Еще до капитального раздела с секретной сотрудницей Матюгиной пожаловал к маме офицер – скуластый, как монгол. Таких русских я еще не видел, поскольку был он сибиряк. Черные усы, закрученные на концах в спиральки. Сырая, унизанная мириадами алмазиков шинель, из-под которой виднелись забрызгано-зеркальные сапоги, была не только опоясана ремнем, но перехвачена и портупеей с латунными застежками. Снимая фуражку, он прижимал к левому боку шашку, чтобы не задеть об углы лаково-черными ножнами в золотой оправе.
Как в гипнозе, я шел за ними по пятам.
Мама привела офицера знакомиться с дедушкой и бабушкой, которых назвала при этом “папа” и “мама”. Стол был накрыт праздничной скатертью, почему-то называемой “пароходной”. Синий с золотом чайный сервиз был вынут из буфета. Присев, офицер поставил на стол бутылку. “О-о, – протянул дед, – “пять звездочек”… Неси-ка, внучек, наш с тобой ножик”.

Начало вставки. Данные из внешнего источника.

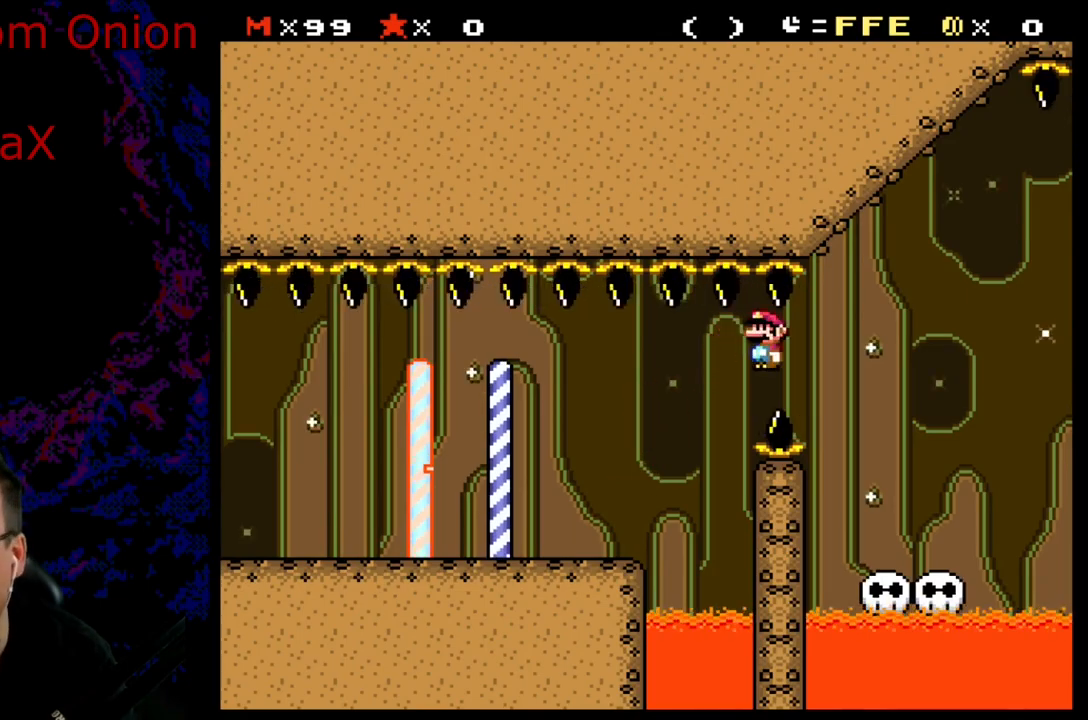
{"buttons": ["Y"], "events": [[17, "A", "up"], [17, "DPAD_RIGHT", "up"], [17, "X", "up"], [17, "Y", "down"]]}
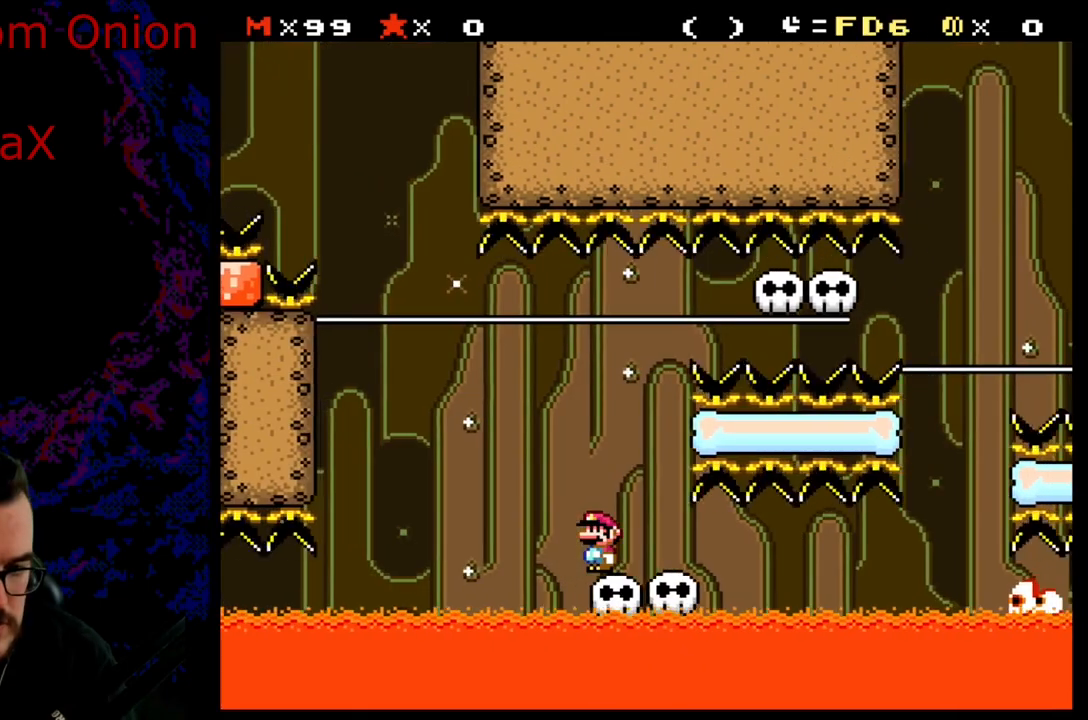
{"buttons": ["Y"], "events": []}
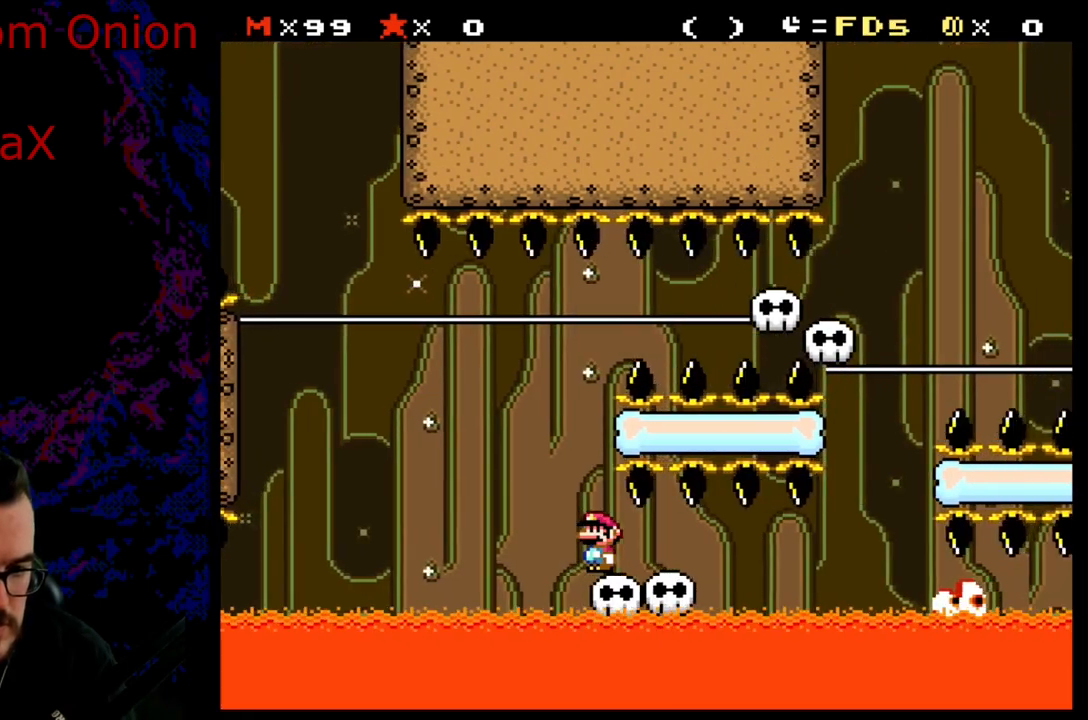
{"buttons": ["Y"], "events": []}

Пока стороной, лишенной перламутра, дед обивал с горлышка сургуч, офицер оглянулся и приставил шашку золотым эфесом к балке, которая за его спиной подпирала потолок, поскольку в Большой комнате начался ремонт. Игнорируя это безобразие, на балку, пыльную и сплошь занозистую, никто не оглядывался, тем более что, ломаясь и краснея, на чай с усатым офицером явились девчонки, а тетя Маня внесла за перехваченные специальными подушечками уши праздничный самовар с заварным чайником в виде головы с задранным носом.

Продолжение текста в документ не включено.